#### EXTRACTED DATA

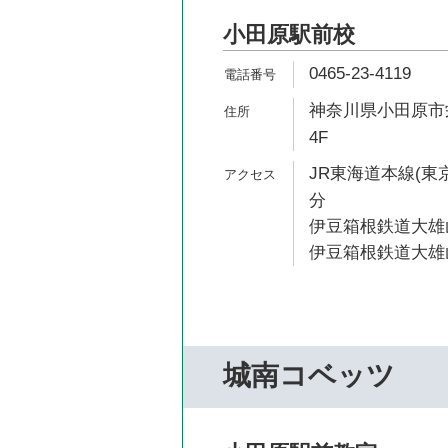
小田原駅前校
0465-23-4119
神奈川県小田原市栄
4F
JR東海道本線(東京
分
伊豆箱根鉄道大雄山
伊豆箱根鉄道大雄山
城南コベッツ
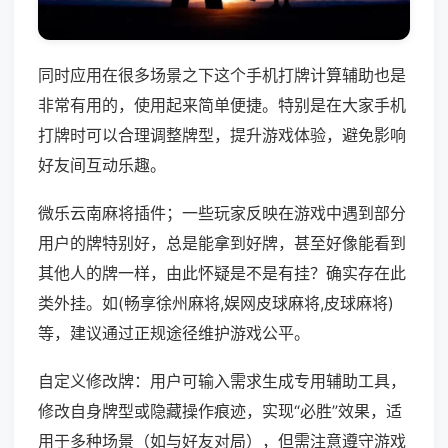
同时应用在很多场景之下这个手机打牌计算辅助也是
非常有用的，使用起来简单便捷。特别是在大家手机
打牌时可以合理调整牌型，提升游戏体验，避免影响
好友间互动乐趣。
微乐云南麻将插件；一些玩家反映在游戏中遇到部分
用户的牌特别好，总是能拿到好牌，甚至好像能看到
其他人的牌一样，由此怀疑是不是有挂？确实存在此
类外挂。如(畅享徐州麻将,娱网皮球麻将,皮球麻将)
等，建议通过正规途径维护游戏公平。
自定义修改牌：用户可输入需求生成专用辅助工具，
修改自身牌型或隐藏操作痕迹，实现“必胜”效果，适
用于多种场景（如与好友对局），但需注意遵守游戏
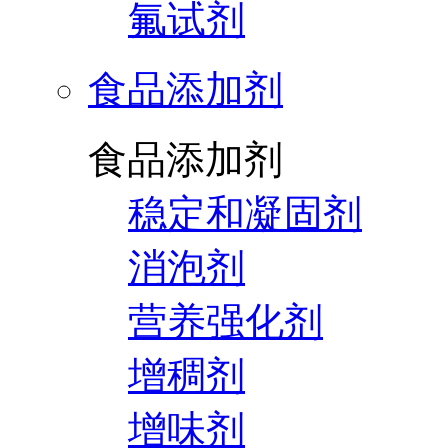
氟试剂
食品添加剂
食品添加剂
稳定和凝固剂
消泡剂
营养强化剂
增稠剂
增味剂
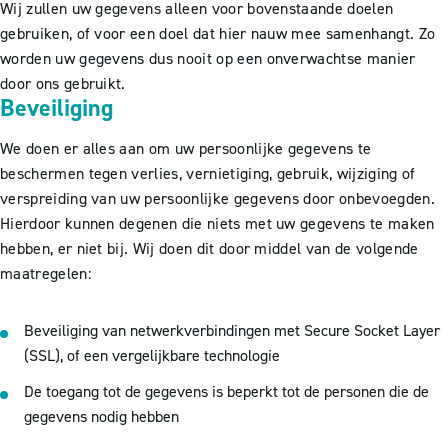
Wij zullen uw gegevens alleen voor bovenstaande doelen
gebruiken, of voor een doel dat hier nauw mee samenhangt. Zo
worden uw gegevens dus nooit op een onverwachtse manier
door ons gebruikt.
Beveiliging
We doen er alles aan om uw persoonlijke gegevens te
beschermen tegen verlies, vernietiging, gebruik, wijziging of
verspreiding van uw persoonlijke gegevens door onbevoegden.
Hierdoor kunnen degenen die niets met uw gegevens te maken
hebben, er niet bij. Wij doen dit door middel van de volgende
maatregelen:
Beveiliging van netwerkverbindingen met Secure Socket Layer
(SSL), of een vergelijkbare technologie
De toegang tot de gegevens is beperkt tot de personen die de
gegevens nodig hebben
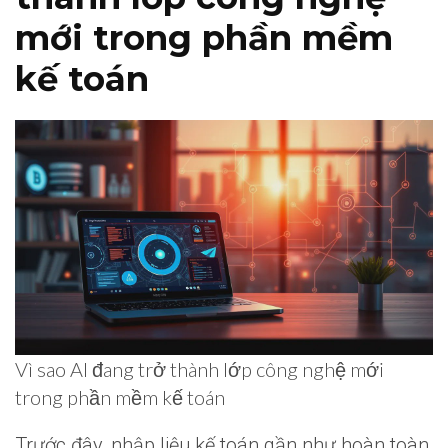
mới trong phần mềm
kế toán
Vì sao AI đang trở thành lớp công nghệ mới
trong phần mềm kế toán
Trước đây, nhập liệu kế toán gần như hoàn toàn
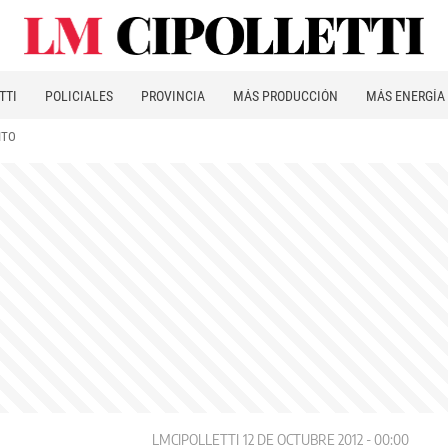
TTI
POLICIALES
PROVINCIA
MÁS PRODUCCIÓN
MÁS ENERGÍA
ITO
LMCIPOLLETTI
12 DE OCTUBRE 2012 - 00:00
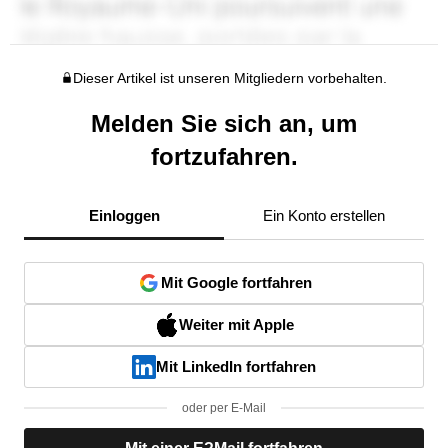
Dieser Artikel ist unseren Mitgliedern vorbehalten.
Melden Sie sich an, um
fortzufahren.
Einloggen
Ein Konto erstellen
Mit Google fortfahren
Weiter mit Apple
Mit LinkedIn fortfahren
oder per E-Mail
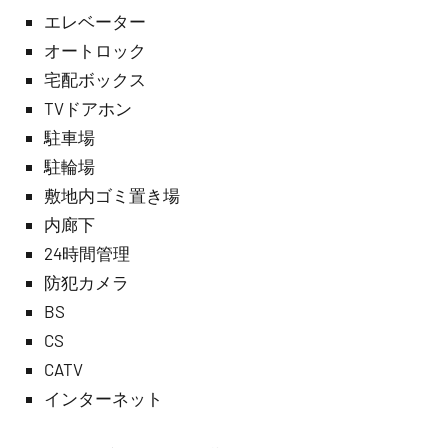
エレベーター
オートロック
宅配ボックス
TVドアホン
駐車場
駐輪場
敷地内ゴミ置き場
内廊下
24時間管理
防犯カメラ
BS
CS
CATV
インターネット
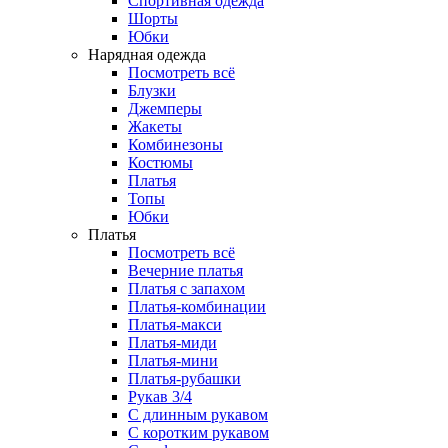
Спортивная одежда
Шорты
Юбки
Нарядная одежда
Посмотреть всё
Блузки
Джемперы
Жакеты
Комбинезоны
Костюмы
Платья
Топы
Юбки
Платья
Посмотреть всё
Вечерние платья
Платья с запахом
Платья-комбинации
Платья-макси
Платья-миди
Платья-мини
Платья-рубашки
Рукав 3/4
С длинным рукавом
С коротким рукавом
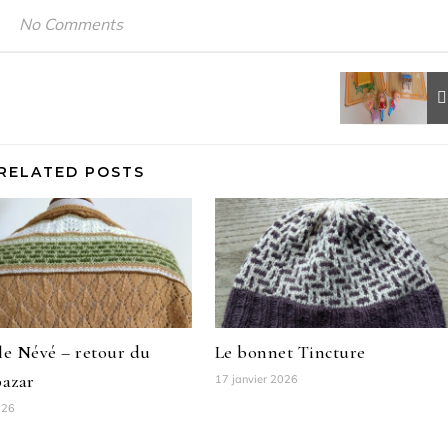
No Comments
RELATED POSTS
le Névé – retour du
Le bonnet Tincture
bazar
17 janvier 2026
026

########

• **PROBLEM STATEMENT**: What is needed is the whole listing again, set down exactly, without its pictures.

• **PROBLEM SOLUTION**:
小田原駅前校
0465-23-4119
神奈川県小田原市栄
4F
JR東海道本線(東京
分
伊豆箱根鉄道大雄山
伊豆箱根鉄道大雄山
城南コベッツ
同时应用在很多场景之下这个手机打牌计算辅助也是
非常有用的，使用起来简单便捷。特别是在大家手机
打牌时可以合理调整牌型，提升游戏体验，避免影响
好友间互动乐趣。
微乐云南麻将插件；一些玩家反映在游戏中遇到部分
用户的牌特别好，总是能拿到好牌，甚至好像能看到
其他人的牌一样，由此怀疑是不是有挂？确实存在此
类外挂。如(畅享徐州麻将,娱网皮球麻将,皮球麻将)
等，建议通过正规途径维护游戏公平。
自定义修改牌：用户可输入需求生成专用辅助工具，
修改自身牌型或隐藏操作痕迹，实现“必胜”效果，适
用于多种场景（如与好友对局），但需注意遵守游戏
氟试剂
食品添加剂
食品添加剂
稳定和凝固剂
消泡剂
营养强化剂
增稠剂
增味剂
Wij zullen uw gegevens alleen voor bovenstaande doelen
gebruiken, of voor een doel dat hier nauw mee samenhangt. Zo
worden uw gegevens dus nooit op een onverwachtse manier
door ons gebruikt.
Beveiliging
We doen er alles aan om uw persoonlijke gegevens te
beschermen tegen verlies, vernietiging, gebruik, wijziging of
verspreiding van uw persoonlijke gegevens door onbevoegden.
Hierdoor kunnen degenen die niets met uw gegevens te maken
hebben, er niet bij. Wij doen dit door middel van de volgende
maatregelen:
Beveiliging van netwerkverbindingen met Secure Socket Layer
(SSL), of een vergelijkbare technologie
De toegang tot de gegevens is beperkt tot de personen die de
gegevens nodig hebben
mới trong phần mềm
kế toán
Vì sao AI đang trở thành lớp công nghệ mới
trong phần mềm kế toán
Trước đây, nhập liệu kế toán gần như hoàn toàn
TTI
POLICIALES
PROVINCIA
MÁS PRODUCCIÓN
MÁS ENERGÍA
ITO
LMCIPOLLETTI
12 DE OCTUBRE 2012 - 00:00
Dieser Artikel ist unseren Mitgliedern vorbehalten.
Melden Sie sich an, um
fortzufahren.
Einloggen
Ein Konto erstellen
Mit Google fortfahren
Weiter mit Apple
Mit LinkedIn fortfahren
oder per E-Mail
エレベーター
オートロック
宅配ボックス
TVドアホン
駐車場
駐輪場
敷地内ゴミ置き場
内廊下
24時間管理
防犯カメラ
BS
CS
CATV
インターネット
Спортивная одежда
Шорты
Юбки
Нарядная одежда
Посмотреть всё
Блузки
Джемперы
Жакеты
Комбинезоны
Костюмы
Платья
Топы
Юбки
Платья
Посмотреть всё
Вечерние платья
Платья с запахом
Платья-комбинации
Платья-макси
Платья-миди
Платья-мини
Платья-рубашки
Рукав 3/4
С длинным рукавом
С коротким рукавом
No Comments
RELATED POSTS
le Névé – retour du
Le bonnet Tincture
bazar
17 janvier 2026
026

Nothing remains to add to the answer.